Sunday 11 January 2009
The Pink Lizard That Darwin Missed
Some iguanas are greenish like this specimen on the Spanish island of Gran Canaria.
Joel Kontinen
When Charles Darwin visited the Galapagos islands in 1835, he obviously missed a pink variety of Iguana that now appears to be on the verge of extinction. A research team that investigated their habitat in 2008 found only ten of them left. Scientists think that they number less than a hundred.
The pink iguana (rosada) was first found on the island of Isabela in 1986. They live on the slopes of a volcano and are not known to breed with other subspecies of iguanas.

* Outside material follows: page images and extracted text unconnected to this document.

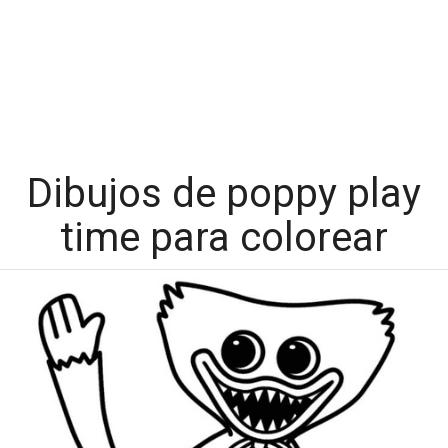
Dibujos de poppy play
time para colorear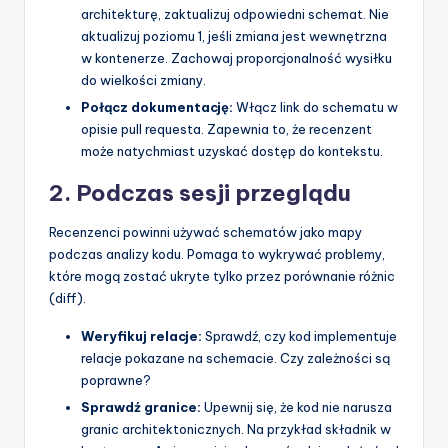
architekturę, zaktualizuj odpowiedni schemat. Nie
aktualizuj poziomu 1, jeśli zmiana jest wewnętrzna
w kontenerze. Zachowaj proporcjonalność wysiłku
do wielkości zmiany.
Połącz dokumentację:
Włącz link do schematu w
opisie pull requesta. Zapewnia to, że recenzent
może natychmiast uzyskać dostęp do kontekstu.
2. Podczas sesji przeglądu
Recenzenci powinni używać schematów jako mapy
podczas analizy kodu. Pomaga to wykrywać problemy,
które mogą zostać ukryte tylko przez porównanie różnic
(diff).
Weryfikuj relacje:
Sprawdź, czy kod implementuje
relacje pokazane na schemacie. Czy zależności są
poprawne?
Sprawdź granice:
Upewnij się, że kod nie narusza
granic architektonicznych. Na przykład składnik w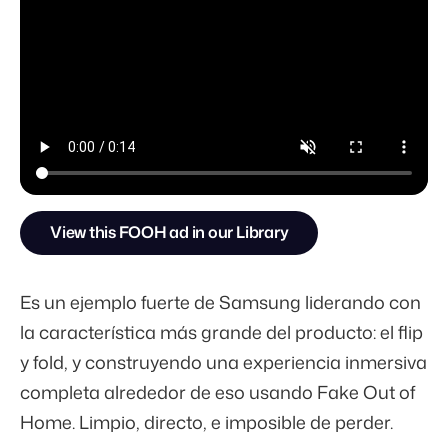
View this FOOH ad in our Library
Es un ejemplo fuerte de Samsung liderando con
la característica más grande del producto: el flip
y fold, y construyendo una experiencia inmersiva
completa alrededor de eso usando Fake Out of
Home. Limpio, directo, e imposible de perder.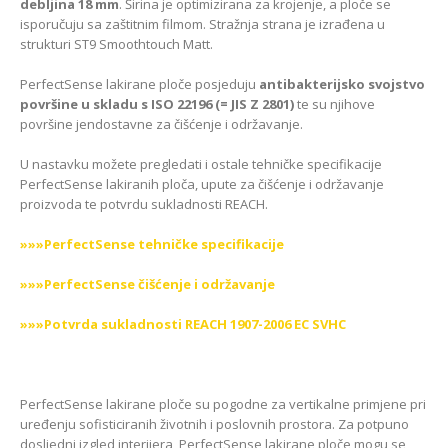
debljina 18 mm
. Širina je optimizirana za krojenje, a ploče se
isporučuju sa zaštitnim filmom. Stražnja strana je izrađena u
strukturi ST9 Smoothtouch Matt.
PerfectSense lakirane ploče posjeduju
antibakterijsko svojstvo
površine u skladu s ISO 22196 (= JIS Z 2801)
te su njihove
površine jendostavne za čišćenje i održavanje.
U nastavku možete pregledati i ostale tehničke specifikacije
PerfectSense lakiranih ploča, upute za čišćenje i održavanje
proizvoda te potvrdu sukladnosti REACH.
»»»PerfectSense tehničke specifikacije
»»»PerfectSense čišćenje i održavanje
»»»Potvrda sukladnosti REACH 1907-2006 EC SVHC
PerfectSense lakirane ploče su pogodne za vertikalne primjene pri
uređenju sofisticiranih životnih i poslovnih prostora. Za potpuno
dosljedni izgled interijera, PerfectSense lakirane ploče mogu se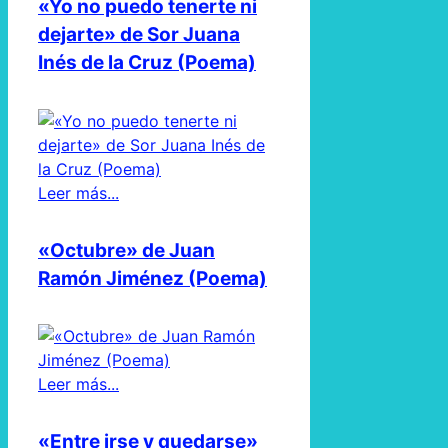
«Yo no puedo tenerte ni
dejarte» de Sor Juana
Inés de la Cruz (Poema)
Leer más...
«Octubre» de Juan
Ramón Jiménez (Poema)
Leer más...
«Entre irse y quedarse»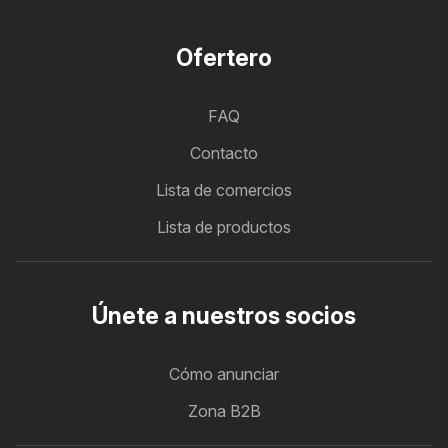
Ofertero
FAQ
Contacto
Lista de comercios
Lista de productos
Únete a nuestros socios
Cómo anunciar
Zona B2B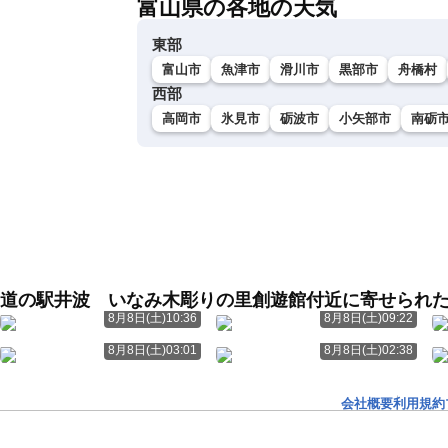
富山県の各地の天気
東部
富山市
魚津市
滑川市
黒部市
舟橋村
西部
高岡市
氷見市
砺波市
小矢部市
南砺
道の駅井波 いなみ木彫りの里創遊館付近に寄せられ
8月8日(土)10:36
8月8日(土)09:22
8月8日(土)03:01
8月8日(土)02:38
会社概要
利用規約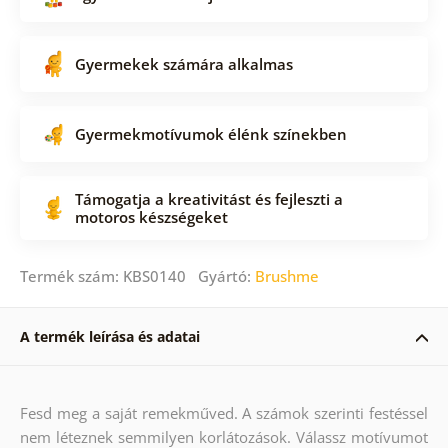
Gyermekek számára alkalmas
Gyermekmotívumok élénk színekben
Támogatja a kreativitást és fejleszti a
motoros készségeket
Termék szám: KBS0140 Gyártó:
Brushme
A termék leírása és adatai
Fesd meg a saját remekműved. A számok szerinti festéssel
nem léteznek semmilyen korlátozások. Válassz motívumot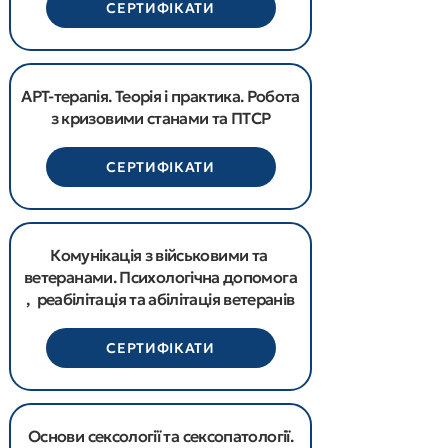
СЕРТИФІКАТИ
АРТ-терапія. Теорія і практика. Робота
з кризовими станами та ПТСР
СЕРТИФІКАТИ
Комунікація з військовими та
ветеранами. Психологічна допомога
, реабілітація та абілітація ветеранів
СЕРТИФІКАТИ
Основи сексології та сексопатології.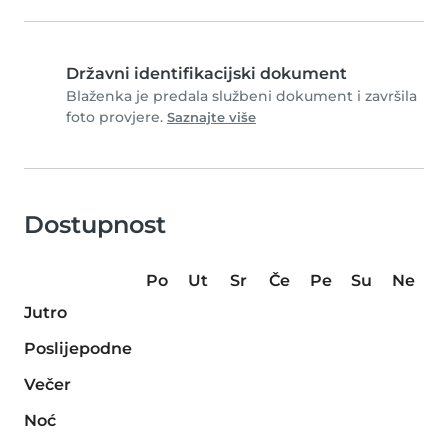
Državni identifikacijski dokument
Blaženka je predala službeni dokument i završila
foto provjere.
Saznajte više
Dostupnost
Po
Ut
Sr
Če
Pe
Su
Ne
Jutro
Poslijepodne
Večer
Noć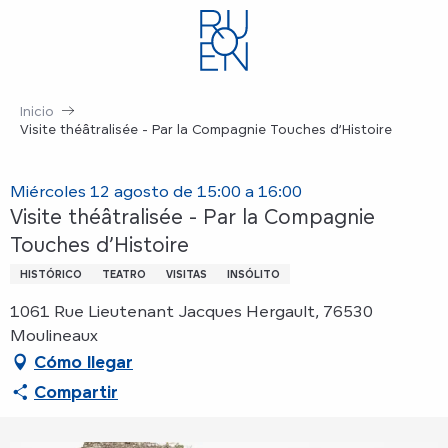
Aller
au
contenu
principal
Inicio
Visite théâtralisée - Par la Compagnie Touches d’Histoire
Miércoles 12 agosto de 15:00 a 16:00
Visite théâtralisée - Par la Compagnie
Touches d’Histoire
HISTÓRICO
TEATRO
VISITAS
INSÓLITO
1061 Rue Lieutenant Jacques Hergault, 76530
Moulineaux
Cómo llegar
Compartir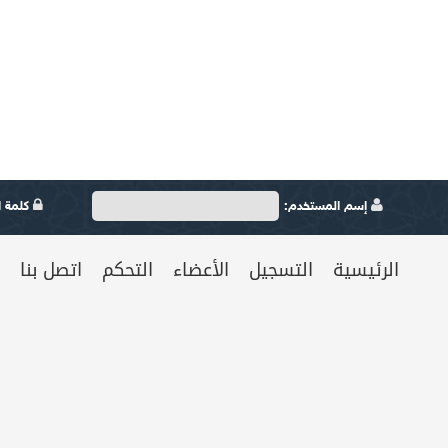
إسم المستخدم:
كلمة ال
الرئيسية
التسجيل
الأعضاء
التحكم
اتصل بنا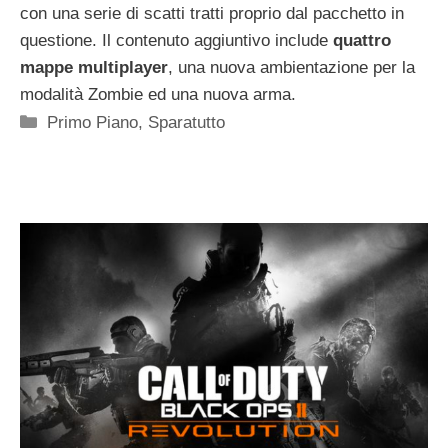
con una serie di scatti tratti proprio dal pacchetto in
questione. Il contenuto aggiuntivo include
quattro
mappe multiplayer
, una nuova ambientazione per la
modalità Zombie ed una nuova arma.
Categorie
Primo Piano
,
Sparatutto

Iguanas are relatively large lizards. The largest variety can grow to be over 6.5 feet or two meters long. They have rows of spines running down on their back and tail. They are shy herbivores or plant-eating creatures. Brightly colored green iguanas (Iguana iguana) are often kept as pets since they are rather peaceful creatures.
A recent study published in the journal Proceedings of the National Academy of Sciences (PNAS) and reported by BBC news suggests that the existence of pink iguana will cause the evolutionary tree of the Galapagos iguanas to be re-written.
Evolutionary trees are often built on speculations. Some early evolutionists, such as Ernst Haeckel (1834-1919), the German scientist who popularised Darwinism in continental Europe and is now known for his fabricated embryo drawings, used their imagination rather freely in drawing evolutionary trees. Haeckel for instance constructed a link between life and non-life, naming it Monera, and invented a link between man and apes called Pithecanthropus alalus.
The problem with these two additions to the tree of life was that there was absolutely no fossil evidence or other kind of evidence for them. While more recent family trees are not so suspect, they are often built on very little actual data so that a single find may cause scientists to re-write them, as in the recent case with pink iguanas.
This, in turn, might – and should - raise questions about the validity of Darwinian evolution itself.